GOAL OF THE EXERCISE: Reproduce all lines of the listing below in which the word "role" occurs.
Top of EXCERPTED RECORDS
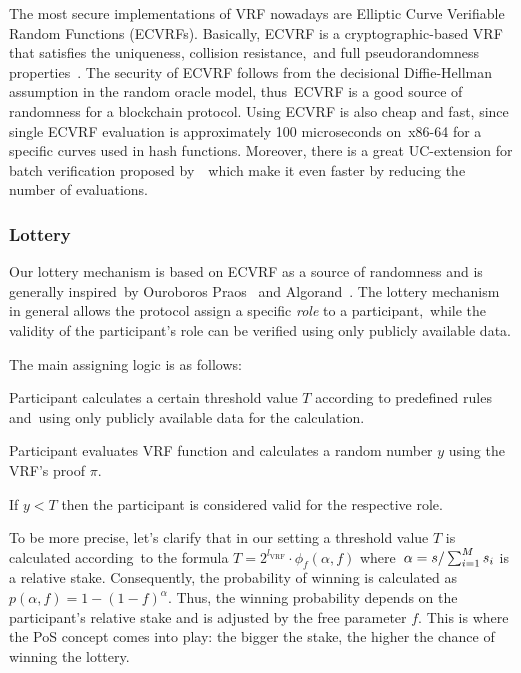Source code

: The most secure implementations of VRF nowadays are Elliptic Curve Verifiable Random Functions (ECVRFs).
Basically, ECVRF is a cryptographic-based VRF that satisfies the uniqueness, collision resistance,\
and full pseudorandomness properties~\cite{cryptoeprint:2014/905}.
The security of ECVRF follows from the decisional Diffie-Hellman assumption in the random oracle model, thus\
ECVRF is a good source of randomness for a blockchain protocol.
Using ECVRF is also cheap and fast, since single ECVRF evaluation is approximately 100 microseconds on\
x86-64 for a specific curves used in hash functions.
Moreover, there is a great UC-extension for batch verification proposed by~\cite{cryptoeprint:2022/1045}\
which make it even faster by reducing the number of evaluations.

\subsubsection{Lottery}
Our lottery mechanism is based on ECVRF as a source of randomness and is generally inspired\
by Ouroboros Praos~\cite{cryptoeprint:2017/573} and Algorand~\cite{cryptoeprint:2017/454}.
The lottery mechanism in general allows the protocol assign a specific \emph{role} to a participant,\
while the validity of the participant's role can be verified using only publicly available data.

The main assigning logic is as follows:
\begin{legal}
    \item Participant calculates a certain threshold value $T$ according to predefined rules and\
    using only publicly available data for the calculation.
    \item Participant evaluates VRF function and calculates a random number $y$ using the VRF's proof $\pi$.
    \item If ${y < T}$ then the participant is considered valid for the respective role.
\end{legal}

To be more precise, let's clarify that in our setting a threshold value $T$ is calculated according\
to the formula ${T = 2^{l_{\text{VRF}}}\cdot \phi_{f}(\alpha, f)}$ where\
${\alpha=s/\\\sum_{i=1}^{M} s_i}$ is a relative stake.
Consequently, the probability of winning is calculated as ${p(\alpha, f) = 1-(1-f)^{\alpha}}$.
Thus, the winning probability depends on the participant's relative stake and is adjusted by the free parameter $f$.
This is where the PoS concept comes into play: the bigger the stake, the higher the chance of winning the lottery.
Bottom of EXCERPTED RECORDS
RESPONSE FOR THIS EXERCISE:
The lottery mechanism in general allows the protocol assign a specific \emph{role} to a participant,\
while the validity of the participant's role can be verified using only publicly available data.
    \item If ${y < T}$ then the participant is considered valid for the respective role.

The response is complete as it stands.